**Exercise requirements**
Please give back word for word the lines of the material below between the line containing "image of pancreatic" and the line containing "a protein using", inclusive.

>>>>

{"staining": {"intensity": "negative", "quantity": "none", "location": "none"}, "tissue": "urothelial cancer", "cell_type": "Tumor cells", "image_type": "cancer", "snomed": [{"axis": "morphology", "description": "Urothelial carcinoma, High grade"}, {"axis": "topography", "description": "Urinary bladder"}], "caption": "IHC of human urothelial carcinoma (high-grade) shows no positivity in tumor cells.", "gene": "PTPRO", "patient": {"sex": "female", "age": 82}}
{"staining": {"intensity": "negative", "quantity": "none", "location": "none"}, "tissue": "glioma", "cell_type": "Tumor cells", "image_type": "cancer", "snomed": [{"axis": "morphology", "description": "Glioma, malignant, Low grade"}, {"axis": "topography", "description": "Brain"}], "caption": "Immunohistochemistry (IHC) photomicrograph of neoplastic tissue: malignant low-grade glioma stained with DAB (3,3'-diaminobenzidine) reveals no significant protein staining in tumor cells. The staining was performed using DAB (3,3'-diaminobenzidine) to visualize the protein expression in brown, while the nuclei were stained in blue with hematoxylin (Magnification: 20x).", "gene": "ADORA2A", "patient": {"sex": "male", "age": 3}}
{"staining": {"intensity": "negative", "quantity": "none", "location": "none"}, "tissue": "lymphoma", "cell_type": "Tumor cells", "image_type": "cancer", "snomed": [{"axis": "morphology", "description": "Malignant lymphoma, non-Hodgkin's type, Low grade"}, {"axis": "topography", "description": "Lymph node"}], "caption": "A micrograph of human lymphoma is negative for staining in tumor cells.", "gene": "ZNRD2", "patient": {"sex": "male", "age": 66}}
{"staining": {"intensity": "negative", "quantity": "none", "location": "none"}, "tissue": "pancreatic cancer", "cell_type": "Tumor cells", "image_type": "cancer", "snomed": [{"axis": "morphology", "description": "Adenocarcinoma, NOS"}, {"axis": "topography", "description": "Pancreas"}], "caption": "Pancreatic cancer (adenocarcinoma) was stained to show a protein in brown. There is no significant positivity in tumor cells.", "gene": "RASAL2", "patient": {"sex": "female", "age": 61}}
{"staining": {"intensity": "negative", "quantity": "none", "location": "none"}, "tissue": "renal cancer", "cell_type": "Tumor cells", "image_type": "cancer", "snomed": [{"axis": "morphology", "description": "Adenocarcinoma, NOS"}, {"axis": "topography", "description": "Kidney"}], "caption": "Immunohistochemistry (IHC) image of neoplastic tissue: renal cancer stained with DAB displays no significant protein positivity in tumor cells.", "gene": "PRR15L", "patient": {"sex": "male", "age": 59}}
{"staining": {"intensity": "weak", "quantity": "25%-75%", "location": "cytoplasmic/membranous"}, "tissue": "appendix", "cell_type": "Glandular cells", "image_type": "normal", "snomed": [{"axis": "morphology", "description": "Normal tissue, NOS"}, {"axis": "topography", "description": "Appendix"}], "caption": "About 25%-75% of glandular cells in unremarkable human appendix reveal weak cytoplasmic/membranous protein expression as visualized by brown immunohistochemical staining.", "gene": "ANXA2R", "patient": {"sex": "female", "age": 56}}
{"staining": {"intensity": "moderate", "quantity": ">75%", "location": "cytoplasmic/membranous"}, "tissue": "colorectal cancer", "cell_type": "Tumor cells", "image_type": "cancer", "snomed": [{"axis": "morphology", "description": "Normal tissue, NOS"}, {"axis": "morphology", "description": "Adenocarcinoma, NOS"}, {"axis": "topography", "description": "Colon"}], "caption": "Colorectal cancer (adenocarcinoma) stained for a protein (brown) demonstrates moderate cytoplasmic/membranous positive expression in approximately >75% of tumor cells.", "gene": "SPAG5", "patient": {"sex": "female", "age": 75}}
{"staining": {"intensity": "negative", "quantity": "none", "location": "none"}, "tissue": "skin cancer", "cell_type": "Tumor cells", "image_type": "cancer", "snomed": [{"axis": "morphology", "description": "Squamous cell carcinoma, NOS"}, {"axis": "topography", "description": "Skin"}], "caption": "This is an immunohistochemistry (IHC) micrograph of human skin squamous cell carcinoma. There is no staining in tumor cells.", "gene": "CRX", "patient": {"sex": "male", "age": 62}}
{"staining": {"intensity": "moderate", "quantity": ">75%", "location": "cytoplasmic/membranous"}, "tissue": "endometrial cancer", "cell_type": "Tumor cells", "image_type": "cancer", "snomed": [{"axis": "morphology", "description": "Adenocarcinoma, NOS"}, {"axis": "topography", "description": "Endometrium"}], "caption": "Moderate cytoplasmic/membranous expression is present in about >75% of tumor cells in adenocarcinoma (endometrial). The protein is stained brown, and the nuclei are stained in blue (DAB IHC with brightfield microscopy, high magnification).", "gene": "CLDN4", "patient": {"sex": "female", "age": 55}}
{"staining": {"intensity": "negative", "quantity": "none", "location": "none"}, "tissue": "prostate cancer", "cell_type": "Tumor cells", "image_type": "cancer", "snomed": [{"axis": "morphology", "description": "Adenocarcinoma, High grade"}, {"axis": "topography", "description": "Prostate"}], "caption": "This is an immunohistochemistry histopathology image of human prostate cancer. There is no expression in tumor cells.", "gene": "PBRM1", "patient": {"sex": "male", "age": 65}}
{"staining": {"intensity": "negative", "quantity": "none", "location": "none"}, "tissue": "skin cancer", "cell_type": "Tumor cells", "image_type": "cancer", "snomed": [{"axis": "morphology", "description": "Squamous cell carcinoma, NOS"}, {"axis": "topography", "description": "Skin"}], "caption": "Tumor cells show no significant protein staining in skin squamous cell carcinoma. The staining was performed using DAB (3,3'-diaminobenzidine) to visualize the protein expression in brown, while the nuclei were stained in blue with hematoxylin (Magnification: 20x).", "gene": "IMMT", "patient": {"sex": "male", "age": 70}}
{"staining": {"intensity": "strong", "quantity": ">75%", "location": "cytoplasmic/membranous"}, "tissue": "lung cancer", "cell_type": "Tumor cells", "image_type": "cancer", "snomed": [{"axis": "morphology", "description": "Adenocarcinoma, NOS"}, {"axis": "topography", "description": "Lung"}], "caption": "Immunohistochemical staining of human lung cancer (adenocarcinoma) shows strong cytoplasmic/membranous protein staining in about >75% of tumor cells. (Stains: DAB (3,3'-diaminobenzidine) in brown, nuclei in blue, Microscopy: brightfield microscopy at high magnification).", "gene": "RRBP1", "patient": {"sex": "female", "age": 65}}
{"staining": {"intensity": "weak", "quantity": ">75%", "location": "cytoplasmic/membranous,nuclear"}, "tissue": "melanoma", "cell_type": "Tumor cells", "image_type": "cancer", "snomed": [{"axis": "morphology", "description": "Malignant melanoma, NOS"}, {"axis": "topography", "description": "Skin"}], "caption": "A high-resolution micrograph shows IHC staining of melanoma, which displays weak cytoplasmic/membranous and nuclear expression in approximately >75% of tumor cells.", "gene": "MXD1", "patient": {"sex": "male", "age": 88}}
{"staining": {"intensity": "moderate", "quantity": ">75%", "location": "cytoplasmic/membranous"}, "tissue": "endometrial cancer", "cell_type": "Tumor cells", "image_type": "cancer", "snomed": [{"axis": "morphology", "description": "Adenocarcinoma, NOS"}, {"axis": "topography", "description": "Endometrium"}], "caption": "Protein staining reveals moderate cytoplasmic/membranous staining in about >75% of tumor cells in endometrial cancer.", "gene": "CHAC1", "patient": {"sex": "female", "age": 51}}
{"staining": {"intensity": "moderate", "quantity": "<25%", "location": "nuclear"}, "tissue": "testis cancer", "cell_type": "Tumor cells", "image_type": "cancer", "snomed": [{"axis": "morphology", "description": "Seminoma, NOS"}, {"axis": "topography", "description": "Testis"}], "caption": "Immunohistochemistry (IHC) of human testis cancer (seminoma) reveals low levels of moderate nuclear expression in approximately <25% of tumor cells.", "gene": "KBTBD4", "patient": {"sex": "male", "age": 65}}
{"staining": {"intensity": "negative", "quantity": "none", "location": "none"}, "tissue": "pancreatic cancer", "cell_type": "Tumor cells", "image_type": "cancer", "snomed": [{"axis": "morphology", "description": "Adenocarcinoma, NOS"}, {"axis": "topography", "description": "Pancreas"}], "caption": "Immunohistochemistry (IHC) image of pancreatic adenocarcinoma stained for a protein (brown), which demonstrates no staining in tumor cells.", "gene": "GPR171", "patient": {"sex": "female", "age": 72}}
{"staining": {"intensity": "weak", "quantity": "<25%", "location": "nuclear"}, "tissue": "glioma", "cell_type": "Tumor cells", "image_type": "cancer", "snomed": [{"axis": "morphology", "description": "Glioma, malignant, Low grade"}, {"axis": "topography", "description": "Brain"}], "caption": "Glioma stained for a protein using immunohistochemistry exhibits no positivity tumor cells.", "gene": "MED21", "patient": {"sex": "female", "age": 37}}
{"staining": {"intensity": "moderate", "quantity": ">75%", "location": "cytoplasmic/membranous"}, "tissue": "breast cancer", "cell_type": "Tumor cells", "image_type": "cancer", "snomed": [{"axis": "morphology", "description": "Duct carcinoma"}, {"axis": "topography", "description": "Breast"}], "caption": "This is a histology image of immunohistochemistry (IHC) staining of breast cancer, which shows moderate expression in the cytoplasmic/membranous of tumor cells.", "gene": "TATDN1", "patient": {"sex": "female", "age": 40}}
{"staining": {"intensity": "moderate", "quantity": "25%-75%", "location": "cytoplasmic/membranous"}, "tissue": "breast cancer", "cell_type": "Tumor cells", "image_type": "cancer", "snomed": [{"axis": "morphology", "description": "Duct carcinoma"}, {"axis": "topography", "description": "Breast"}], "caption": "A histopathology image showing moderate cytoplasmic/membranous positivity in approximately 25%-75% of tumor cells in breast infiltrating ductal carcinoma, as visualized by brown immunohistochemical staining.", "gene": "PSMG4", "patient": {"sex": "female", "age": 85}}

<<<<

**Expected answer**
{"staining": {"intensity": "negative", "quantity": "none", "location": "none"}, "tissue": "pancreatic cancer", "cell_type": "Tumor cells", "image_type": "cancer", "snomed": [{"axis": "morphology", "description": "Adenocarcinoma, NOS"}, {"axis": "topography", "description": "Pancreas"}], "caption": "Immunohistochemistry (IHC) image of pancreatic adenocarcinoma stained for a protein (brown), which demonstrates no staining in tumor cells.", "gene": "GPR171", "patient": {"sex": "female", "age": 72}}
{"staining": {"intensity": "weak", "quantity": "<25%", "location": "nuclear"}, "tissue": "glioma", "cell_type": "Tumor cells", "image_type": "cancer", "snomed": [{"axis": "morphology", "description": "Glioma, malignant, Low grade"}, {"axis": "topography", "description": "Brain"}], "caption": "Glioma stained for a protein using immunohistochemistry exhibits no positivity tumor cells.", "gene": "MED21", "patient": {"sex": "female", "age": 37}}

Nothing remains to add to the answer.